Antonio Carlos
Egypto
CAMPO GRANDE.
Brasil, 2015. Direção: Sandra
Kogut. Com Carla Ribas, Ygor Manoel,
Rayane do Amaral, Júlia Bernat. 109 min.
Em “Campo Grande”, a diretora Sandra Kogut nos coloca
num clima de incertezas e aflição. Desde
a primeira cena até o seu final, não sabemos direito o que está acontecendo,
mesmo depois de nos familiarizarmos com os personagens. Antes disso, a aflição
é maior: surge uma menina pequena, de uns 6 anos de idade, de aparência muito
simples, abandonada pela mãe numa residência de classe média alta, na zona sul
do Rio, em Ipanema. Só vemos a praia,
por duas vezes, por meio de uma fresta entre prédios. Outro menino abandonado aparece, é o irmão um
pouco maior da menina, e ficamos sabendo que sua mãe os orientou a que esperem
por ela naquele lugar. Como assim?
A casa é de Regina (Carla Ribas), que não sabe o que
fazer nessa situação. Mas muita coisa
está acontecendo com ela e com a filha jovem, Lila (Júlia Bernat). O que será?
Percebe-se que o apartamento está sendo desmontado e que o pai não está
mais ali. Supõe-se que houve uma
separação e que vai haver mudança. As
pessoas estão vulneráveis, perdidas.
Lá fora, os ambientes estão cheios de máquinas e
equipamentos, tudo parece em construção ou em reforma, nas proximidades, na
rua. Tudo é provisório, se perde ou se
desintegra. O abandono não é só o das
crianças, é das pessoas, é da própria cidade.
Rayane (Rayane de Amaral) e Ygor (Ygor Manoel) são as
crianças abandonadas, que moram (moravam?) no bairro de Campo Grande. Tem também uma avó na história deles, que
aparece como referência afetiva, mas cuja casa não se localiza.

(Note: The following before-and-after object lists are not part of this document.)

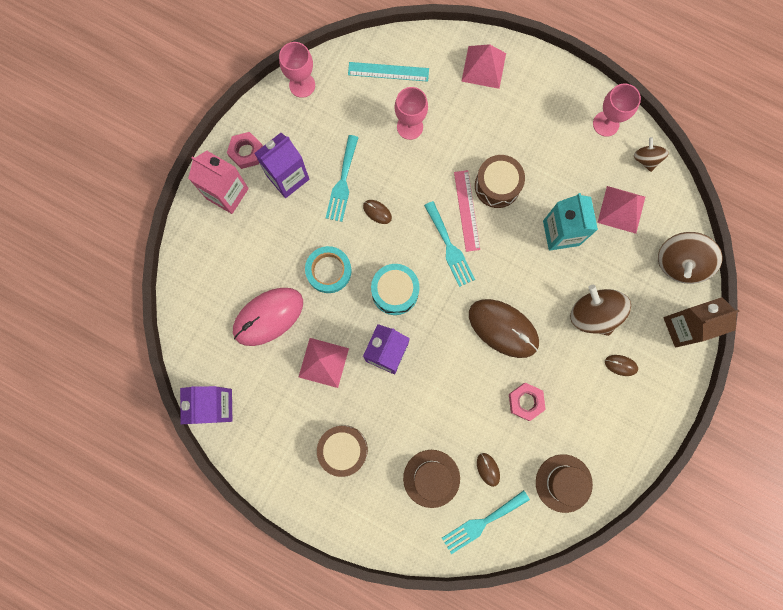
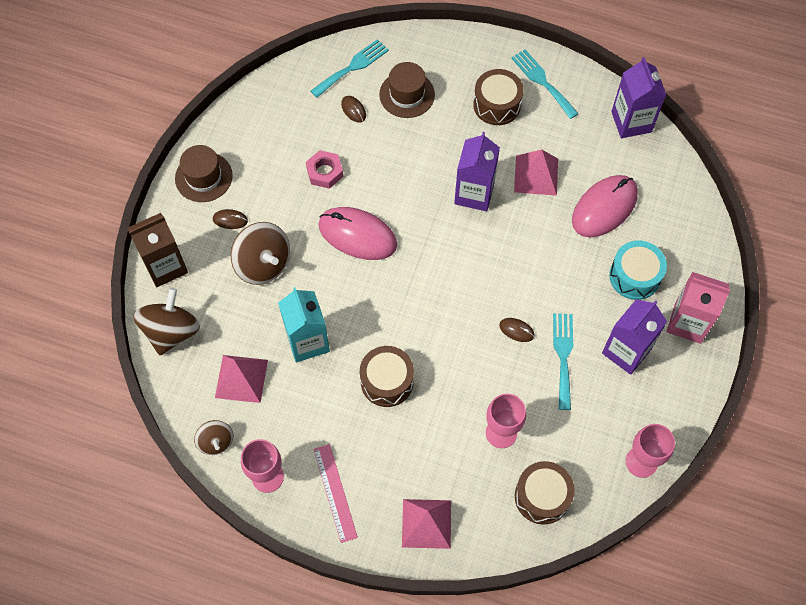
camera: 170 degrees right, 15 degrees down
(246, 152) = (681, 371): pink nut -> none
(328, 271) = (554, 261): turquoise tape -> none
(388, 72) = (542, 496): turquoise ruler -> brown drum
(395, 292) = (478, 252): turquoise drum -> turquoise drum (634, 276)
(449, 247) = (429, 306): turquoise fork -> turquoise fork (542, 81)
(467, 210) = (417, 348): pink ruler -> pink ruler (335, 492)
(503, 328) = (357, 235): brown mouse -> pink mouse
(563, 483) = (278, 110): brown hat -> brown hat (203, 177)

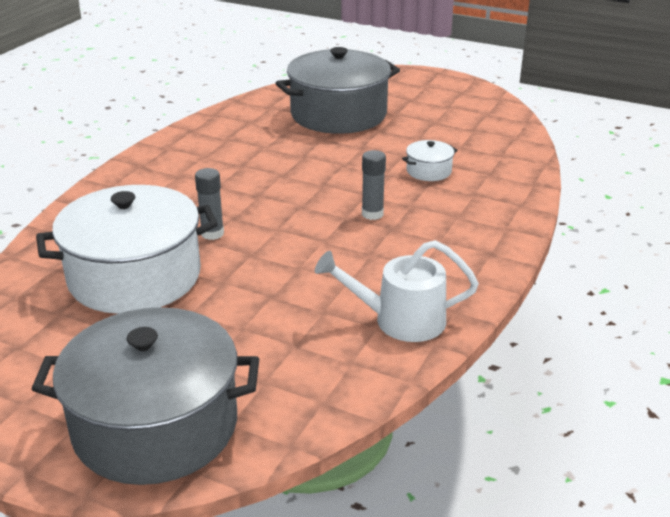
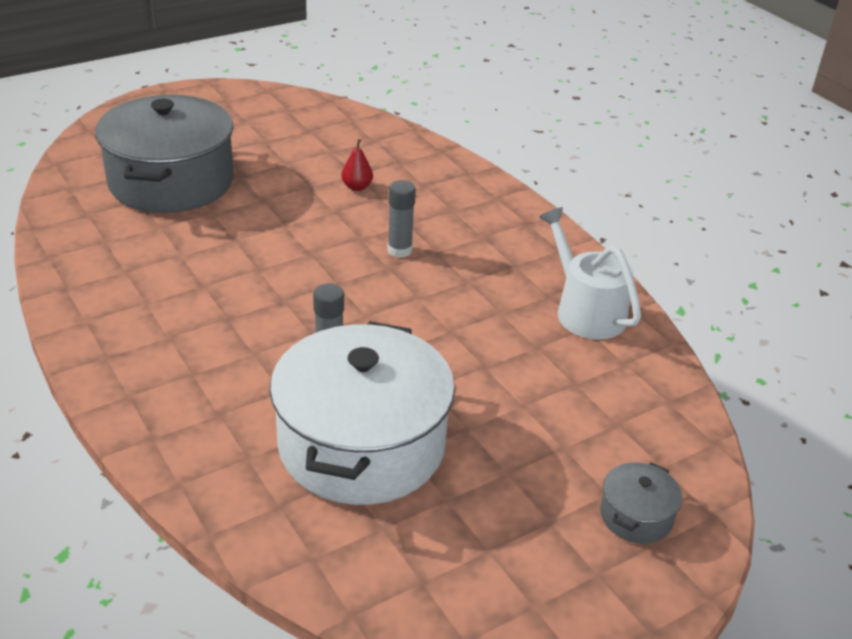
camera: 60 degrees left, 5 degrees up
(155, 426) = (636, 516): grey pot -> grey pot, size x0.42
(401, 320) = (586, 311): white watering can -> white watering can turned 120 degrees clockwise
(429, 171) = (357, 187): white pot -> red pear

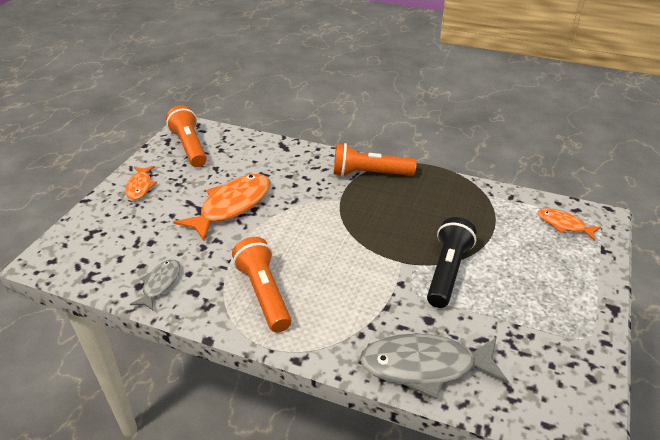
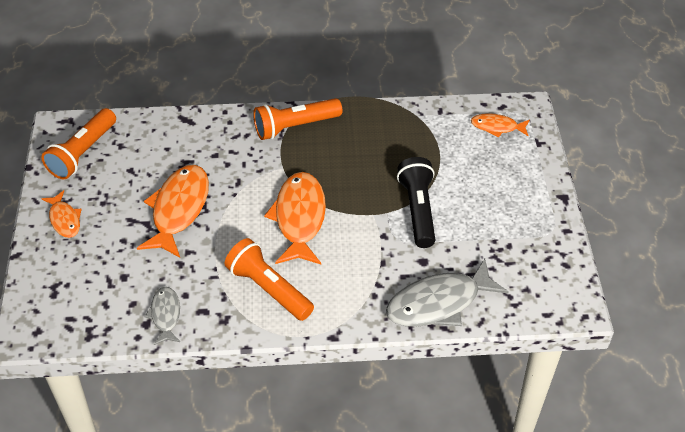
camera: 25 degrees left, 10 degrees up
(189, 147) = (83, 153): orange flashlight -> orange flashlight turned 105 degrees counterclockwise
(330, 244) = (299, 218): none -> orange fish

Abrigos de menores, orfanatos, entram na
dança, enquanto a mãe não aparece (aparecerá?).
E quem será? Uma antiga empregada
da casa, talvez.
Vamos montando as peças para o entendimento da
situação, por falas dispersas, sussurradas, banais, indefinidas, fora do
quadro, perguntas sem respostas dos personagens e um constante mal-estar, que
nos mostra algo cifrado, porém, num contexto muito conhecido. São as nossas velhas mazelas, os nossos
problemas sociais crônicos. As
diferenças dos mundos da casa grande e da senzala, que vêm de longe e mudam
basicamente só de casca.
Esse clima indefinido em que as coisas são mostradas
no filme produz a angústia da impotência diante do conhecido, a aflição a que
me referi, alimentada pelo medo e pelas incertezas. Quanto mais bem realizada a sequência, mais
bela a poesia da câmera, mais aflitivo fica.
A cineasta nos conduz para dentro da questão social
com personagens reais, de carne e osso, com os quais compartilhamos uma dor e
uma busca que também é nossa. Fazemos
parte dela e do abandono que envolve cada um dos personagens. As atrizes protagonistas e as crianças,
especialmente o garoto Ygor, enchem de humanidade essa narrativa desafiante
para o espectador. Impossível não se
tocar com o drama insinuado, nunca escancarado, jamais objeto de exploração
emocional. Por isso mesmo, tão
verdadeiro.
Sandra Kogut já havia mostrado grande talento em seu
segundo longa, “Mutum”, de 2007, em que o universo de Guimarães Rosa se
revelava em poesia, beleza e humanidade.
Com “Campo Grande”, ela mostra criatividade ao colocar na sombra, no
intertextual, no não-dito, o nosso drama social.
Vale comentar, também, que moradores de Campo Grande,
um dos mais populosos bairros do Rio, reclamaram junto aos cinemas locais,
exigindo que esse filme, que aborda a realidade do bairro, passasse nos cinemas
de lá, o que não estava previsto de acontecer.
E conseguiram. O povo quer ver
sua realidade expressada no cinema, mas o circuito exibidor não tem
sensibilidade para perceber isso. E tem
outros interesses e compromissos comerciais.